Repeat the data below in full. Pictures must not be part of the copy.

### MATERIAL FOR THIS EXERCISE:
*** Block opens ***

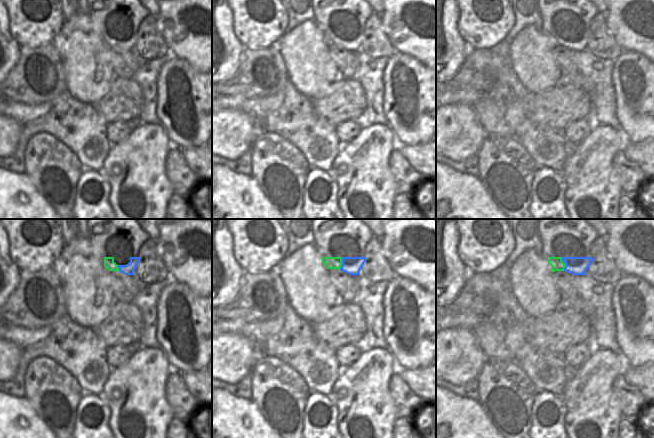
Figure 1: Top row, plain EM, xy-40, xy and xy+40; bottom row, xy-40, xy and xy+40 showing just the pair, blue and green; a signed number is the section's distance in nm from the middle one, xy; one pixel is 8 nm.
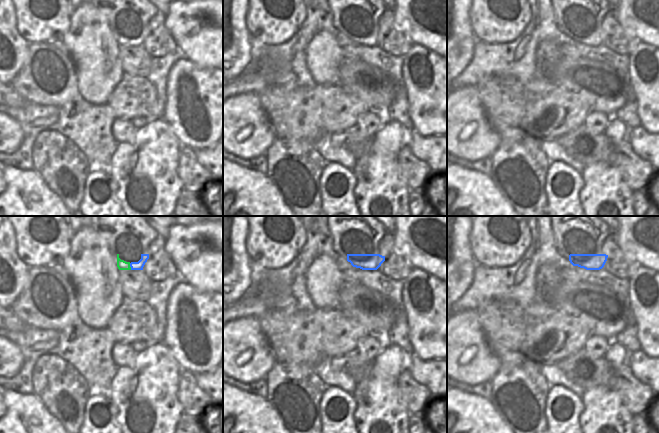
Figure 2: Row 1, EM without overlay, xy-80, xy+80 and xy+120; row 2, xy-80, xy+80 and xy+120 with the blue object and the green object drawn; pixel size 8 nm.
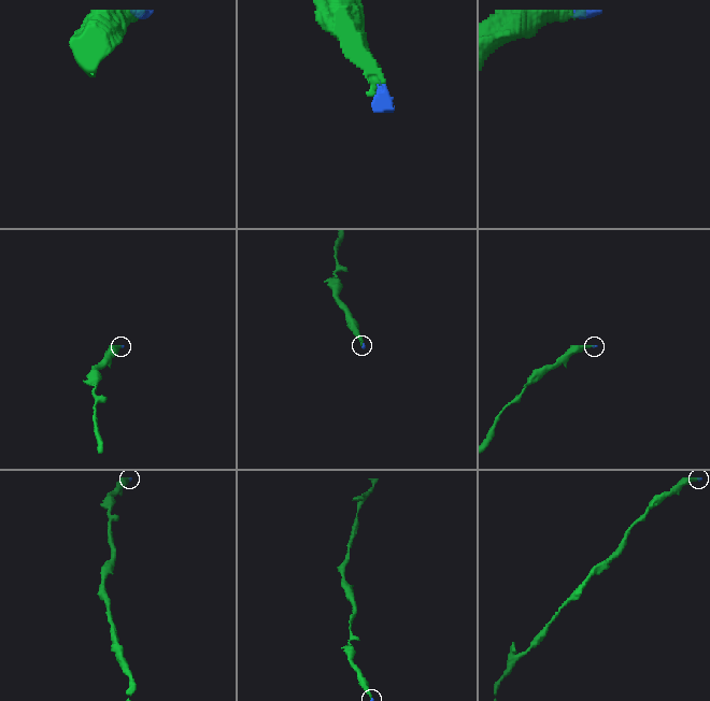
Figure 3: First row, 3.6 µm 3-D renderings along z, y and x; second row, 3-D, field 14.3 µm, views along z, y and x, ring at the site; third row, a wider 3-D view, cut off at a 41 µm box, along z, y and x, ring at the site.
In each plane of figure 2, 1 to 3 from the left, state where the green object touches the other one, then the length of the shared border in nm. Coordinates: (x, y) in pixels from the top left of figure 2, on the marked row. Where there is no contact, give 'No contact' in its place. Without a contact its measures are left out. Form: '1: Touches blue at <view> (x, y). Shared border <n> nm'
1: Touches blue at xy-80 (130, 266). Shared border 60 nm
2: No contact
3: No contact.

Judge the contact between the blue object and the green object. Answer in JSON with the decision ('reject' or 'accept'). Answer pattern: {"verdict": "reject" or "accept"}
{"verdict": "accept"}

*** Block closes ***

### EXPECTED ANSWER:
Figure 1: Top row, plain EM, xy-40, xy and xy+40; bottom row, xy-40, xy and xy+40 showing just the pair, blue and green; a signed number is the section's distance in nm from the middle one, xy; one pixel is 8 nm.
Figure 2: Row 1, EM without overlay, xy-80, xy+80 and xy+120; row 2, xy-80, xy+80 and xy+120 with the blue object and the green object drawn; pixel size 8 nm.
Figure 3: First row, 3.6 µm 3-D renderings along z, y and x; second row, 3-D, field 14.3 µm, views along z, y and x, ring at the site; third row, a wider 3-D view, cut off at a 41 µm box, along z, y and x, ring at the site.
In each plane of figure 2, 1 to 3 from the left, state where the green object touches the other one, then the length of the shared border in nm. Coordinates: (x, y) in pixels from the top left of figure 2, on the marked row. Where there is no contact, give 'No contact' in its place. Without a contact its measures are left out. Form: '1: Touches blue at <view> (x, y). Shared border <n> nm'
1: Touches blue at xy-80 (130, 266). Shared border 60 nm
2: No contact
3: No contact.

Judge the contact between the blue object and the green object. Answer in JSON with the decision ('reject' or 'accept'). Answer pattern: {"verdict": "reject" or "accept"}
{"verdict": "accept"}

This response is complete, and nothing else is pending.